## Instruction
Go line by line through the entries below and copy those containing the string "knob".
----
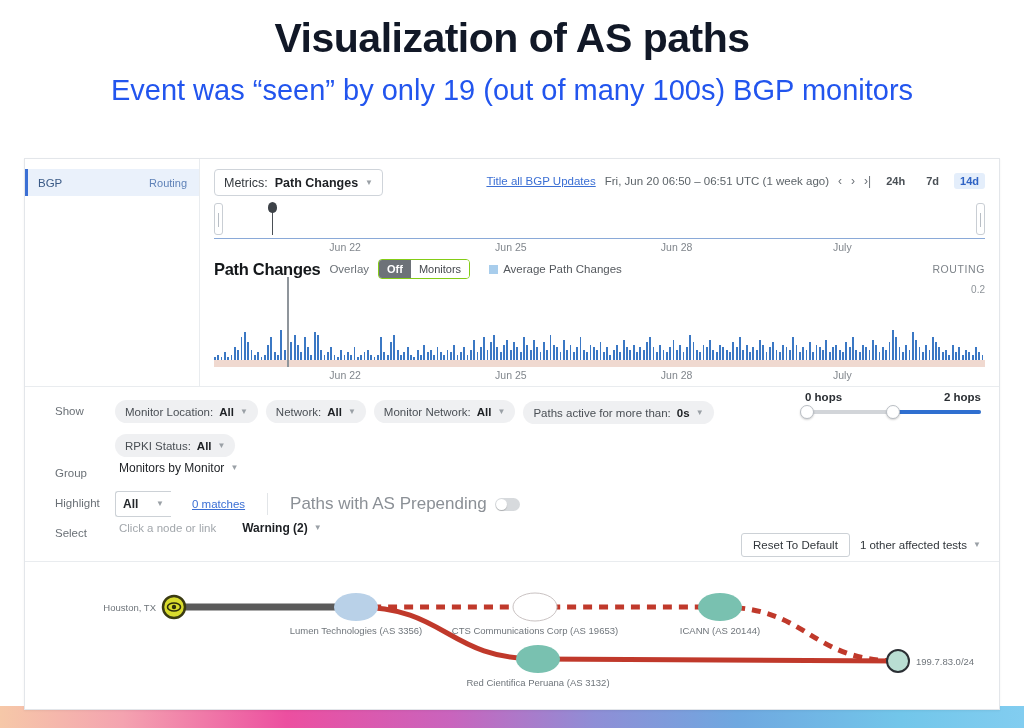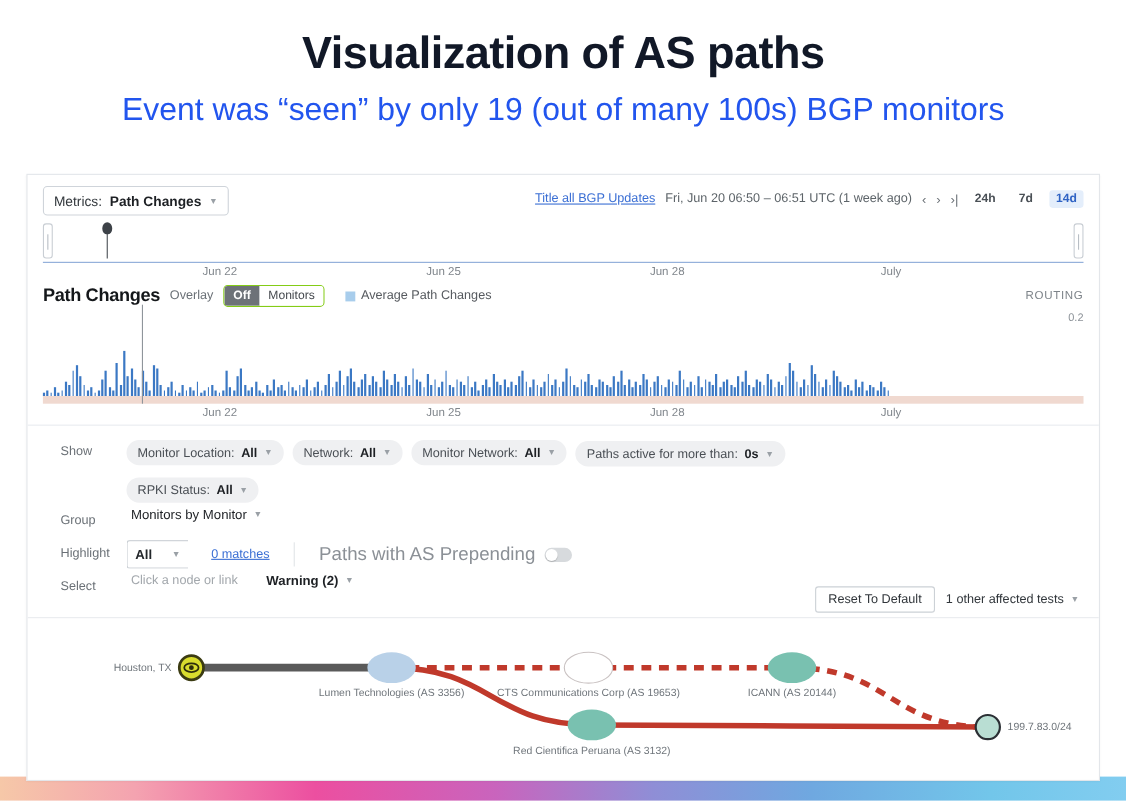--- a/index.html
+++ b/index.html
@@ -11,21 +11,21 @@
     overflow:hidden;
   }
 
   
   .slide-title{
     text-align:center;
     font-size:41px;
     font-weight:bold;
     color:#111827;
     letter-spacing:-0.5px;
-    padding-top:26px;
+    padding-top:16px;
     line-height:1.1;
   }
   .slide-sub{
     text-align:center;
     font-size:29px;
     color:#2255ee;
     font-weight:400;
     margin-top:14px;
     line-height:1.1;
   }
@@ -236,20 +236,26 @@
 
 <div class="slide-title">Visualization of AS paths</div>
 <div class="slide-sub">Event was “seen” by only 19 (out of many 100s) BGP monitors</div>
 
 <div class="grad-strip"></div>
 
 <div class="app">
 
   <div class="toprow">
 
+    <div class="sidebar">
+      <div class="side-item">
+        <span class="lbl">BGP</span>
+        <span class="tag">Routing</span>
+      </div>
+    </div>
 
     <div class="chartpanel">
 
       <div class="metrics-btn">
         <span>Metrics:</span>
         <b>Path Changes</b>
         <span class="caret">▼</span>
       </div>
 
       <div class="head-right">
@@ -538,20 +544,31 @@
         <span style="left:81.5%">July</span>
       </div>
 
     </div>
   </div>
 
   <div class="hdivider"></div>
 
   <div class="filters">
 
+    <div class="hops">
+      <div class="lbls">
+        <span>0 hops</span>
+        <span>2 hops</span>
+      </div>
+      <div class="track">
+        <div class="fill"></div>
+        <div class="knob k1"></div>
+        <div class="knob k2"></div>
+      </div>
+    </div>
 
     <div class="frow">
       <div class="flabel">Show</div>
       <div class="fbody" style="max-width:700px">
         <span class="chip">
           <span>Monitor Location:</span>
           <b>All</b>
           <span class="caret">▼</span>
         </span>
         <span class="chip">

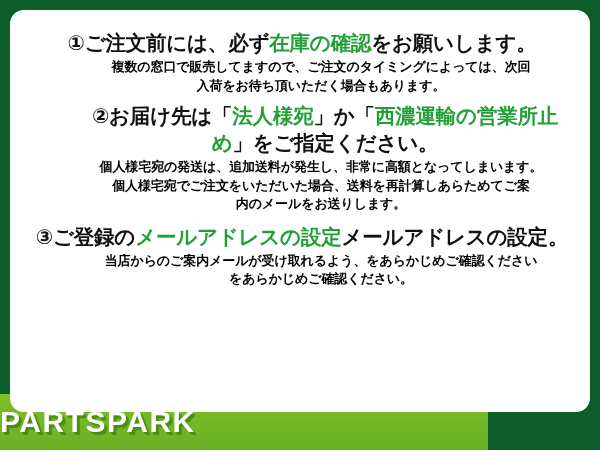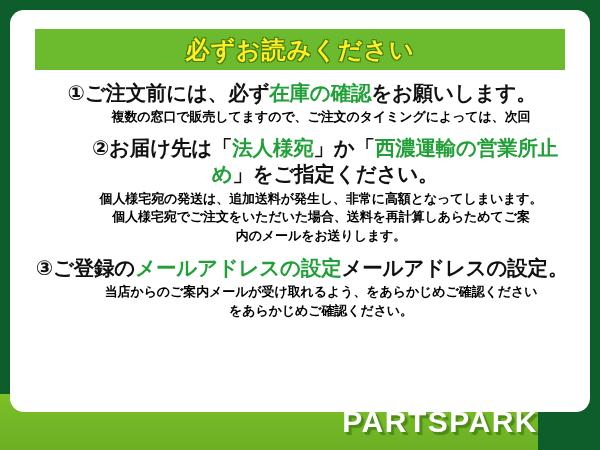--- a/index.html
+++ b/index.html
@@ -23,26 +23,26 @@
     box-sizing: border-box;
     background: #0d5e2b;
     padding: 10px 10px 0 10px;
   }
 
   
   .brand-band {
     position: absolute;
     left: 0;
     bottom: 0;
-    width: 538px;
+    width: 488px;
     height: 56px;
     background: linear-gradient(180deg, #7cc027 0%, #72b726 55%, #6bb024 100%);
     display: flex;
     align-items: center;
-    justify-content: flex-end;
+    justify-content: flex-start;
     z-index: 1;
   }
   .brand-wordmark {
     color: #ffffff;
     font-size: 30px;
     font-weight: bold;
     letter-spacing: 1.5px;
     line-height: 1;
     text-shadow: 2px 2px 0 #4e8c18, 3px 3px 1px rgba(40,90,10,0.45);
     font-family: "Liberation Sans", "DejaVu Sans", sans-serif;
@@ -123,30 +123,28 @@
 <body>
 
 <div class="notice-frame">
 
   <div class="brand-band">
     <span class="brand-wordmark">PARTSPARK</span>
   </div>
 
   <div class="panel">
 
-    <div class="header-banner">
-      <span class="header-title">必ずお読みください</span>
-    </div>
 
     <div class="items">
 
       <div class="item item-1">
         <div class="item-heading"><span>①</span><span>ご注文前には、必ず</span><span class="hl">在庫の確認</span><span>をお願いします。</span></div>
         <div class="item-body">
           <div>複数の窓口で販売してますので、ご注文のタイミングによっては、次回</div>
+          <div>入荷をお待ち頂いただく場合もあります。</div>
         </div>
       </div>
 
       <div class="item item-2">
         <div class="item-heading wrap"><span>②</span><span>お届け先は「</span><span class="hl">法人様宛</span><span>」か「</span><span class="hl">西濃運輸の営業所止め</span><span>」をご指定ください。</span></div>
         <div class="item-body">
           <div>個人様宅宛の発送は、追加送料が発生し、非常に高額となってしまいます。</div>
           <div>個人様宅宛でご注文をいただいた場合、送料を再計算しあらためてご案</div>
           <div>内のメールをお送りします。</div>
         </div>

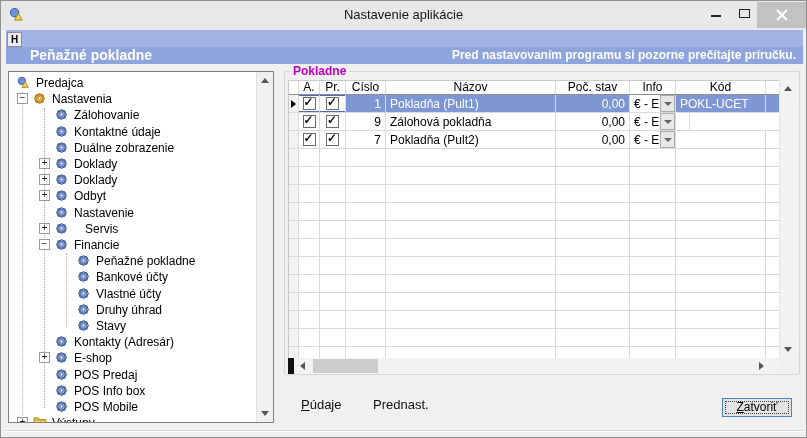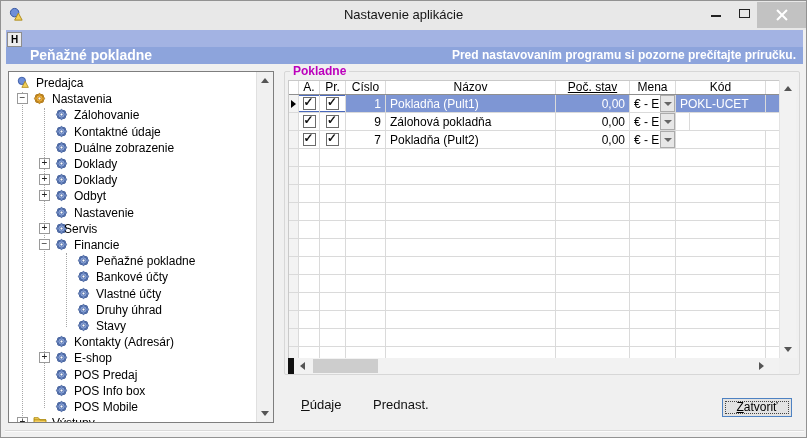--- a/index.html
+++ b/index.html
@@ -208,21 +208,21 @@
           <span class="tlabel" style="left: 65px;">Nastavenie</span>
         </div>
         <div class="tree-row" style="top: 148.8px;">
           <span class="exbox" style="left: 30px;">+</span>
           <span class="ticon" style="left: 46px;"><svg width="13" height="13" viewBox="0 0 16 16">
               <rect x="3.2" y="3.2" width="9.6" height="9.6" rx="1.5" fill="#89a3d8" stroke="#33508e"></rect>
               <rect x="3.2" y="3.2" width="9.6" height="9.6" rx="1.5" fill="#89a3d8" stroke="#33508e" transform="rotate(45 8 8)"></rect>
               <circle cx="8" cy="8" r="4.4" fill="#89a3d8" stroke="#33508e" stroke-width="0.8"></circle>
               <circle cx="8" cy="8" r="1.8" fill="#ffffff" stroke="#33508e" stroke-width="0.8"></circle>
             </svg></span>
-          <span class="tlabel" style="left: 55px;">Servis</span>
+          <span class="tlabel" style="left: 76px;">Servis</span>
         </div>
         <div class="tree-row" style="top: 165px;">
           <span class="exbox" style="left: 30px;">−</span>
           <span class="ticon" style="left: 46px;"><svg width="13" height="13" viewBox="0 0 16 16">
               <rect x="3.2" y="3.2" width="9.6" height="9.6" rx="1.5" fill="#89a3d8" stroke="#33508e"></rect>
               <rect x="3.2" y="3.2" width="9.6" height="9.6" rx="1.5" fill="#89a3d8" stroke="#33508e" transform="rotate(45 8 8)"></rect>
               <circle cx="8" cy="8" r="4.4" fill="#89a3d8" stroke="#33508e" stroke-width="0.8"></circle>
               <circle cx="8" cy="8" r="1.8" fill="#ffffff" stroke="#33508e" stroke-width="0.8"></circle>
             </svg></span>
           <span class="tlabel" style="left: 65px;">Financie</span>
@@ -341,22 +341,22 @@
     <span class="fs-label">Pokladne</span>
   </div>
 
   <div class="grid">
     <div class="ghead" id="grid-head">
         <div class="gcell" style="width: 10px;"></div>
         <div class="gcell ctr" style="width: 21px;">A.</div>
         <div class="gcell ctr" style="width: 26px;">Pr.</div>
         <div class="gcell ctr" style="width: 40px;">Číslo</div>
         <div class="gcell ctr" style="width: 170px;">Názov</div>
-        <div class="gcell ctr" style="width: 74px; text-decoration: underline;">Poč. stav</div>
-        <div class="gcell ctr" style="width: 46px;">Mena</div>
+        <div class="gcell ctr" style="width: 74px;">Poč. stav</div>
+        <div class="gcell ctr" style="width: 46px;">Info</div>
         <div class="gcell ctr" style="width: 90px;">Kód</div>
         <div class="gcell" style="width: 14px;"></div>
       </div>
     <div id="grid-rows">
         <div class="grid-row sel">
           <div class="gcell selcell" style="width: 10px; position: relative;">
             <span class="rowarrow"></span>
           </div>
           <div class="gcell ctr" style="width: 21px;">
             <span class="cb">

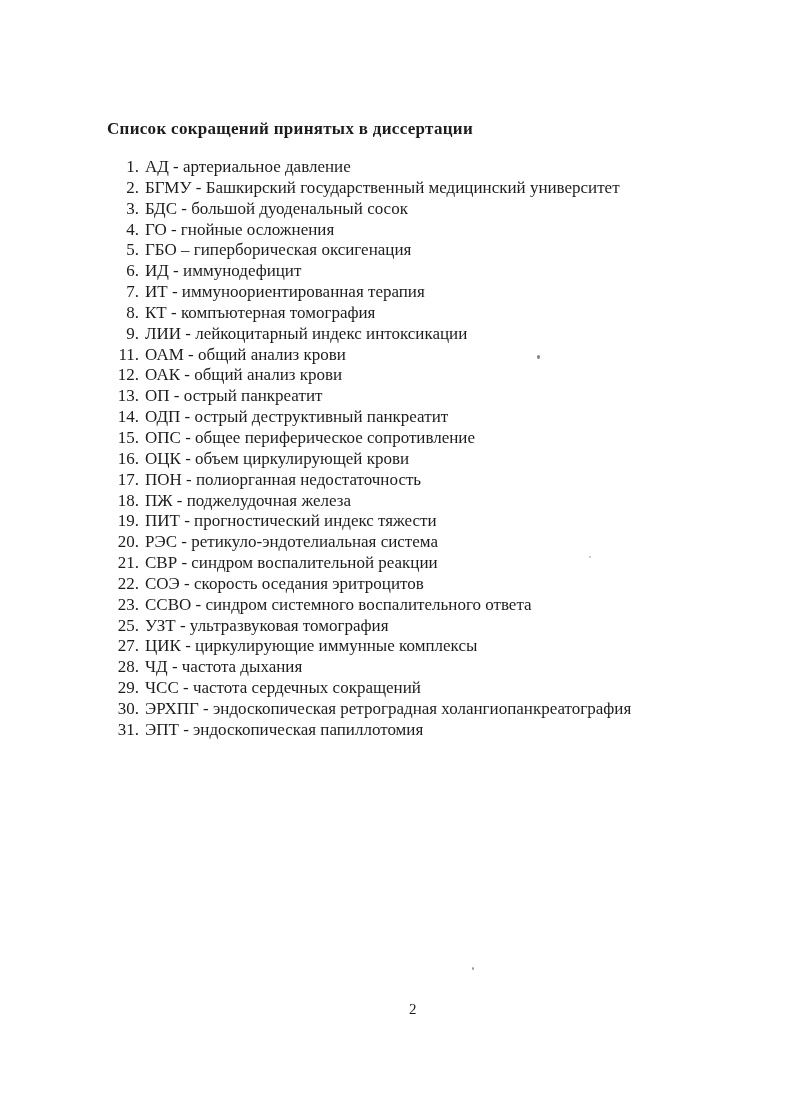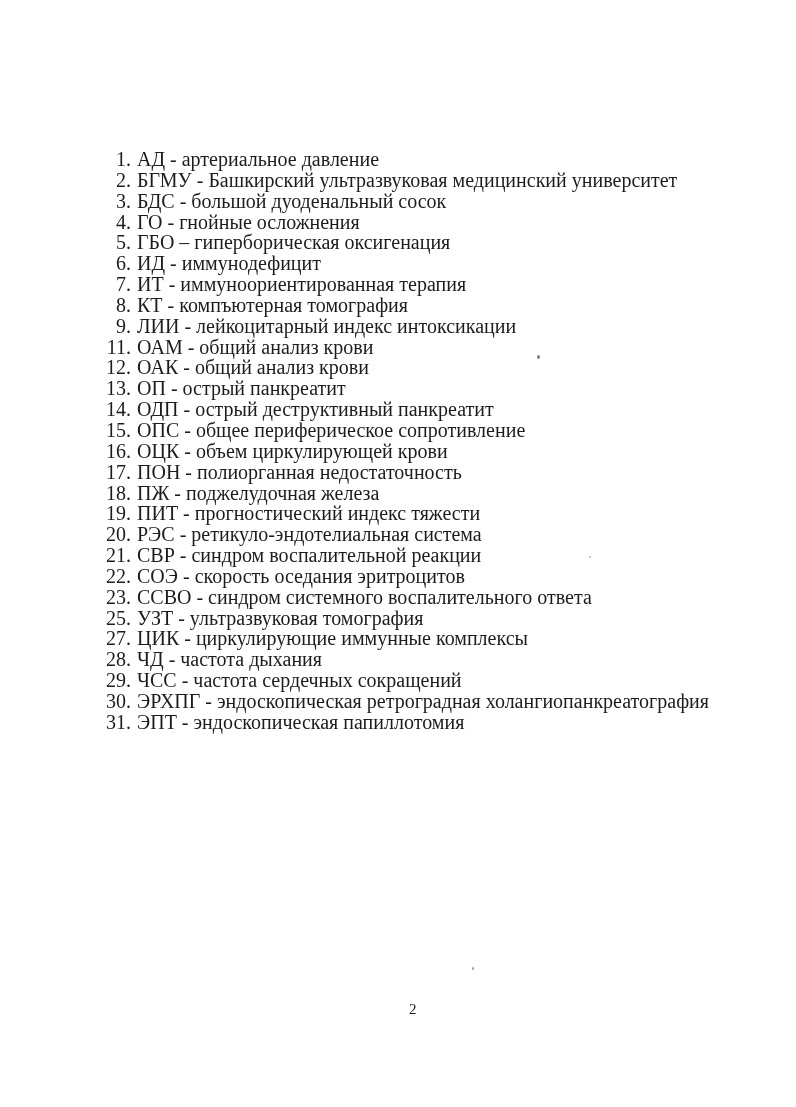--- a/index.html
+++ b/index.html
@@ -23,24 +23,24 @@
     margin: 0;
     font-size: 17px;
     font-weight: bold;
     letter-spacing: 0.3px;
     white-space: nowrap;
   }
   .abbr-list {
     position: absolute;
     left: 104px;
     top: 149px;
-    margin: 0;
+    margin: 8px;
     padding: 0;
     list-style: none;
-    font-size: 20px;
+    font-size: 17px;
   }
   .abbr-item {
     height: 20.85px;
     line-height: 20.85px;
     white-space: nowrap;
   }
   .abbr-num {
     display: inline-block;
     width: 27px;
     text-align: right;
@@ -60,28 +60,29 @@
   }
   .speck-1 { left: 537px; top: 355px; width: 3px; height: 4px; }
   .speck-2 { left: 589px; top: 556px; width: 2px; height: 2px; opacity: 0.4; }
   .speck-3 { left: 472px; top: 967px; width: 2px; height: 3px; opacity: 0.6; }
 </style>
 </head>
 <body>
 
 <div class="page">
 
+  <h1 class="title">Список сокращений принятых в диссертации</h1>
 
   <ol class="abbr-list" id="abbr-list">
   <li class="abbr-item">
     <span class="abbr-num">1.</span><span class="abbr-text">АД - артериальное давление</span>
   </li>
 
   <li class="abbr-item">
-    <span class="abbr-num">2.</span><span class="abbr-text">БГМУ - Башкирский ультразвуковая медицинский университет</span>
+    <span class="abbr-num">2.</span><span class="abbr-text">БГМУ - Башкирский государственный медицинский университет</span>
   </li>
 
   <li class="abbr-item">
     <span class="abbr-num">3.</span><span class="abbr-text">БДС - большой дуоденальный сосок</span>
   </li>
 
   <li class="abbr-item">
     <span class="abbr-num">4.</span><span class="abbr-text">ГО - гнойные осложнения</span>
   </li>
----
## Output for this exercise
+        <div class="knob k1"></div>
+        <div class="knob k2"></div>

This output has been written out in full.